◆ What the exercise asks ◆
Reformat the rows below as a numbered list, omitting blank lines and the pictures.

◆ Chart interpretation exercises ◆
_ _ _ _
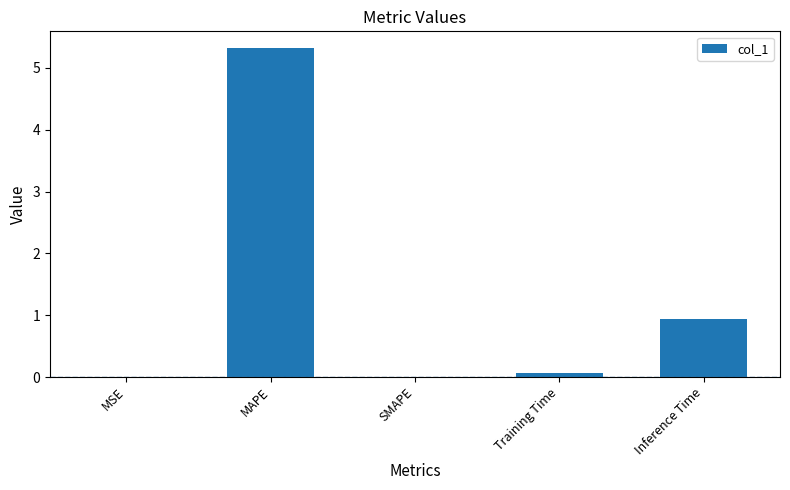

What is the maximum value shown in the chart?

5.3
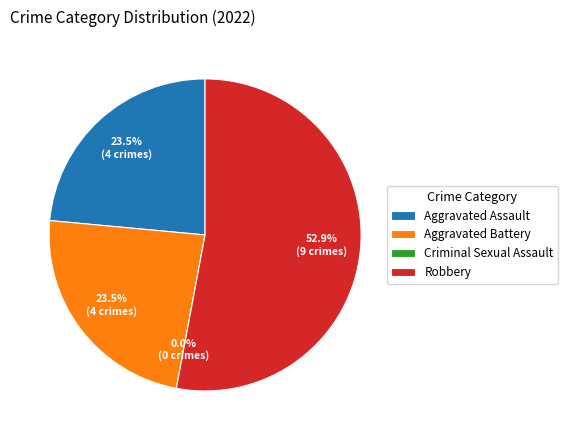

To the nearest percent, what is the combined percentage of Criminal Sexual Assault and Aggravated Battery?

24%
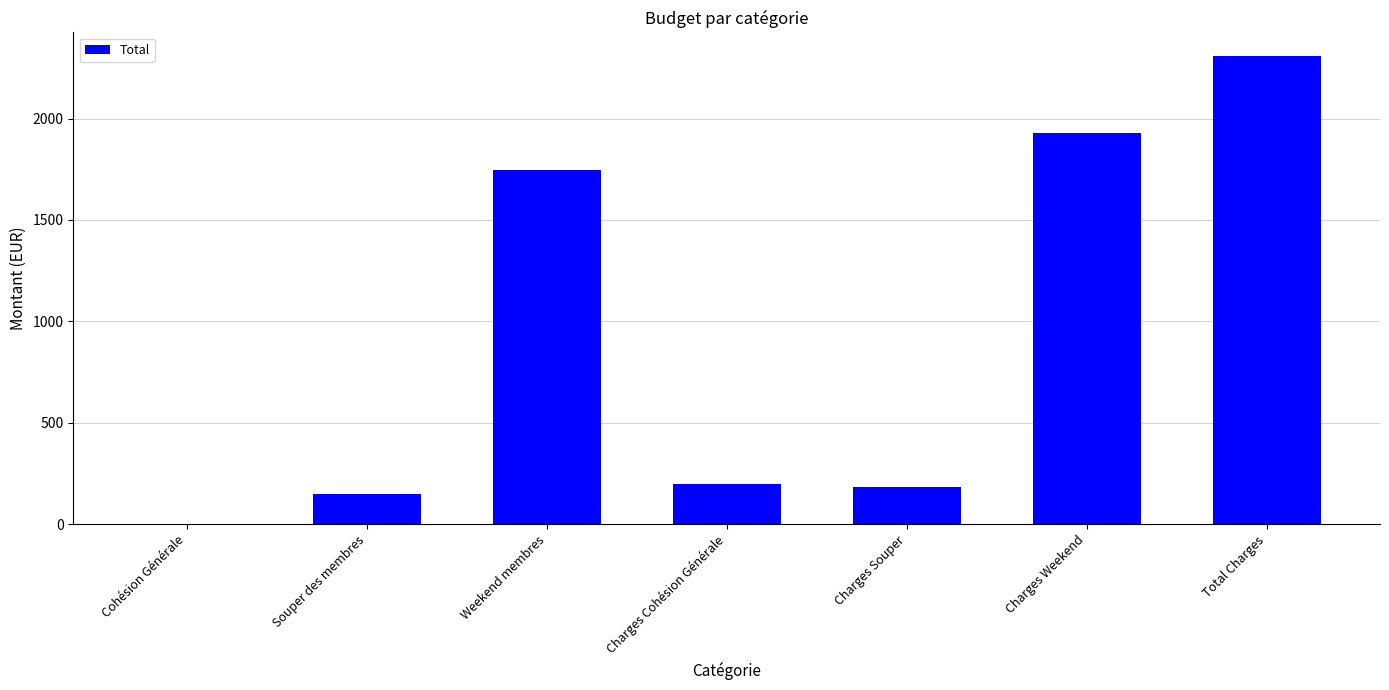

What is the sum of the values at Total Charges and Souper des membres?

2457.8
_ _ _ _
◆ Result of the exercise ◆
1. What is the maximum value shown in the chart?
2. 5.3
3. To the nearest percent, what is the combined percentage of Criminal Sexual Assault and Aggravated Battery?
4. 24%
5. What is the sum of the values at Total Charges and Souper des membres?
6. 2457.8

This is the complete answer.